Still, we talked this morning with Dan Ryan, the eponymous leader of Dan Ryan Builders, based in Frederick, Md., and operating in six states–Maryland, Virginia, West Virginia, Pennsylvania, North Carolina, and South Carolina.
There are three essential bullet points to Dan’s report on his 2010 performance:
- Settlements increased from 397 in 2009 to 502 in 2010, a 26% rise
- Although operations in Raleigh didn’t make a profit, outlier markets like Morgantown and Charlestown, West Virginia more than made up for the losses, bringing the company into the black for the year
- The market dynamics allow Ryan to “grind through” challenging land holdings to diminish the pipeline of less profitable lots
For 2011, Dan Ryan–whose father Jim Ryan founded Ryland Homes; whose Uncle Ed Ryan founded Ryan Homes of NVR; and whose cousin Bill Ryan founded and runs William Ryan Homes, a builder in the Chicago market, as well as Florida, Arizona, and Wisconsin–is pushing. He sees his company–thanks to an expected contribution of 80 homes out of the Raleigh operation, which has five decorated new models raring to go for Spring Selling Season traffic–doing another 30% quantum leap to 650 homes.

Saved entries:

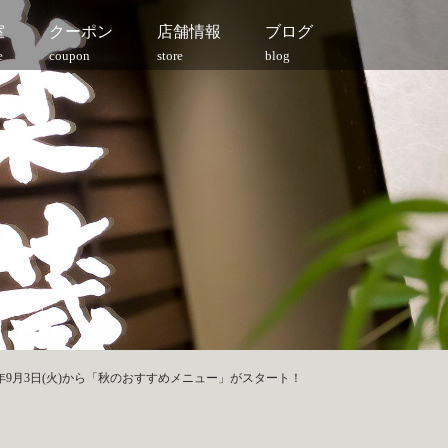
室
クーポン
店舗情報
ブログ
e
coupon
store
blog
19年9月3日(火)から「秋のおすすめメニュー」がスタート！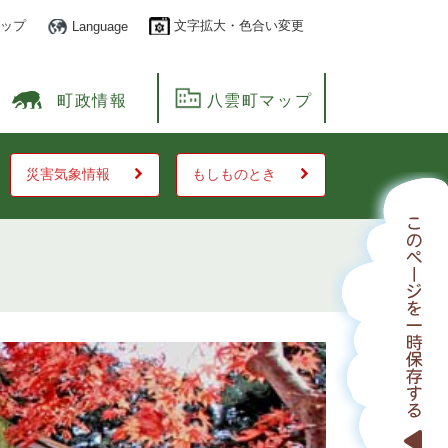
ップ
文字拡大・色合い変更
Language
町政情報
八雲町マップ
災害気象情報
もしものとき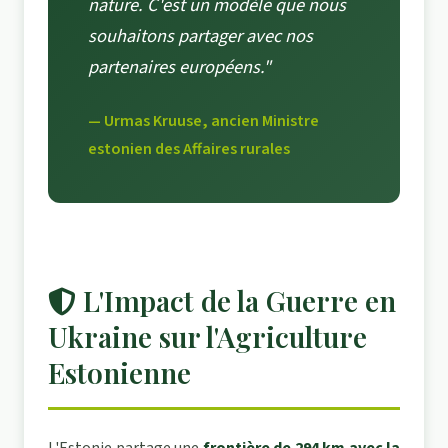
nature. C'est un modèle que nous
souhaitons partager avec nos
partenaires européens."
— Urmas Kruuse, ancien Ministre
estonien des Affaires rurales
L'Impact de la Guerre en
Ukraine sur l'Agriculture
Estonienne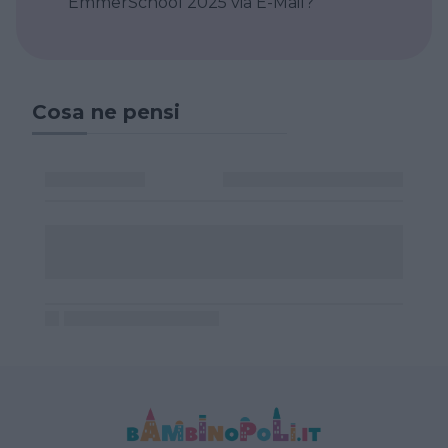
EmmerSchool 2025 via E-Mail?
Cosa ne pensi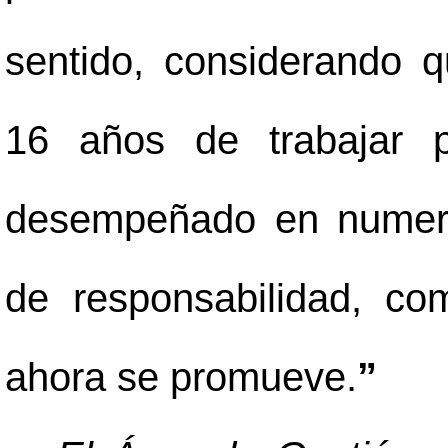
sentido, considerando q
16 años de trabajar p
desempeñado en numero
de responsabilidad, co
ahora se promueve.
”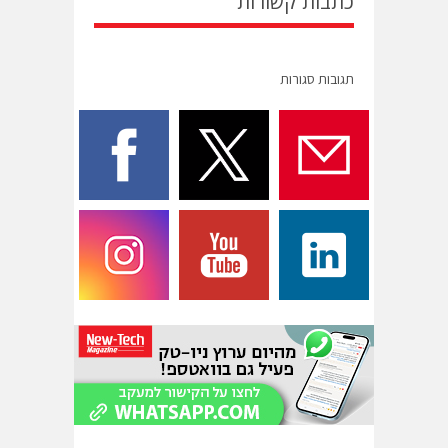
כתבות קשורות
תגובות סגורות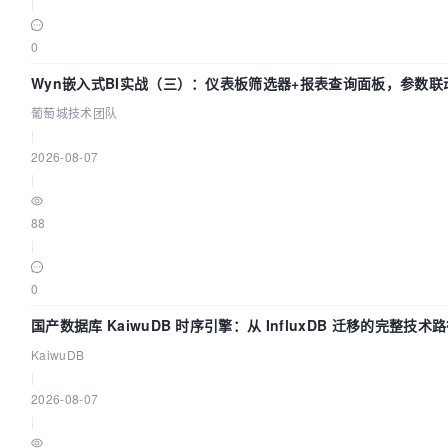
|
0
Wyn嵌入式BI实战（三）：仪表板筛选器+报表查询面板，参数联
葡萄城技术团队
|
2026-08-07
|
88
|
0
国产数据库 KaiwuDB 时序引擎：从 InfluxDB 迁移的完整技术
KaiwuDB
|
2026-08-07
|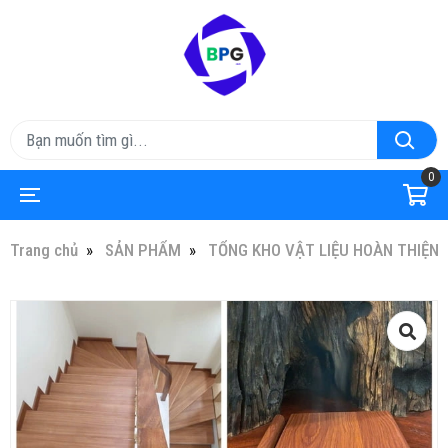
0
Trang chủ
SẢN PHẨM
TỔNG KHO VẬT LIỆU HOÀN THIỆN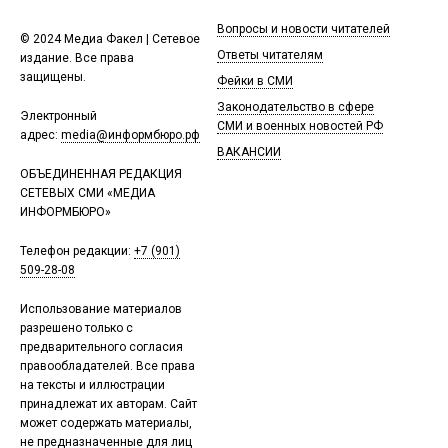
Вопросы и новости читателей
© 2024 Медиа Факел | Сетевое
Ответы читателям
издание. Все права
защищены.
Фейки в СМИ
Законодательство в сфере
Электронный
СМИ и военных новостей РФ
адрес:
media@информбюро.рф
ВАКАНСИИ
ОБЪЕДИНЕННАЯ РЕДАКЦИЯ
СЕТЕВЫХ СМИ «МЕДИА
ИНФОРМБЮРО»
Телефон редакции:
+7 (901)
509-28-08
Использование материалов
разрешено только с
предварительного согласия
правообладателей. Все права
на тексты и иллюстрации
принадлежат их авторам. Сайт
может содержать материалы,
не предназначенные для лиц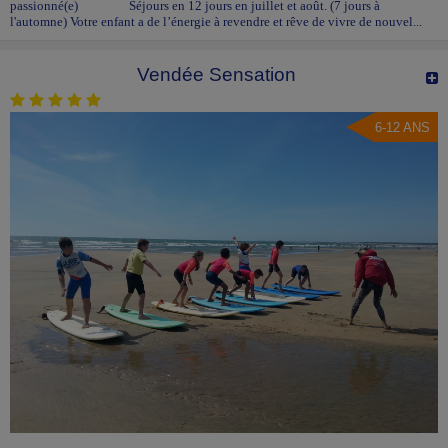
passionné(e) Séjours en 12 jours en juillet et août. (7 jours à
l'automne) Votre enfant a de l’énergie à revendre et rêve de vivre de nouvel...
Vendée Sensation
6-12 ANS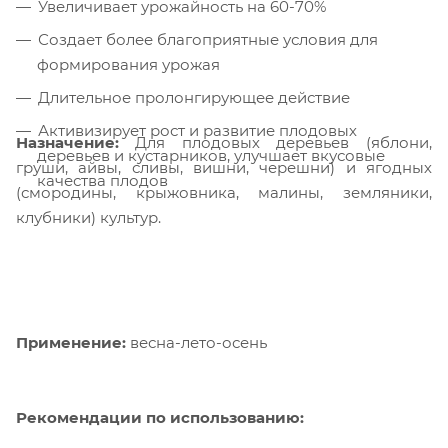
Увеличивает урожайность на 60-70%
Создает более благоприятные условия для
формирования урожая
Длительное пролонгирующее действие
Активизирует рост и развитие плодовых
Назначение:
Для плодовых деревьев (яблони,
деревьев и кустарников, улучшает вкусовые
груши, айвы, сливы, вишни, черешни) и ягодных
качества плодов
(смородины, крыжовника, малины, земляники,
клубники) культур.
Применение:
весна-лето-осень
Рекомендации по использованию: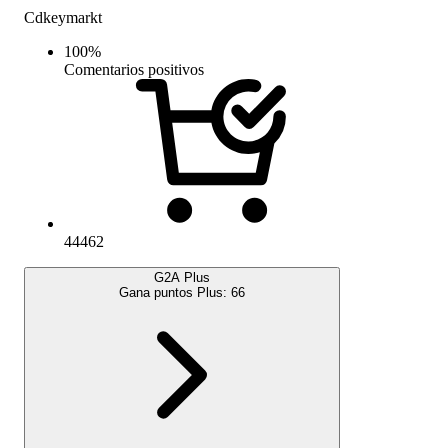
Cdkeymarkt
100
%
Comentarios positivos
44462
G2A Plus
Gana puntos Plus:
66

# What the exercise asks
Decide whether each statement below agrees with the text about Dan Ryan Builders, answering yes or no and quoting the words of the text that settle it. 1. Dan Ryan Builders is based in Frederick, Md. 2. Settlements fell from 2009 to 2010. 3. The Raleigh operation made a profit in 2010.

# Result
1. Yes: "based in Frederick, Md."
2. No: "Settlements increased from 397 in 2009 to 502 in 2010, a 26% rise"
3. No: "operations in Raleigh didn’t make a profit"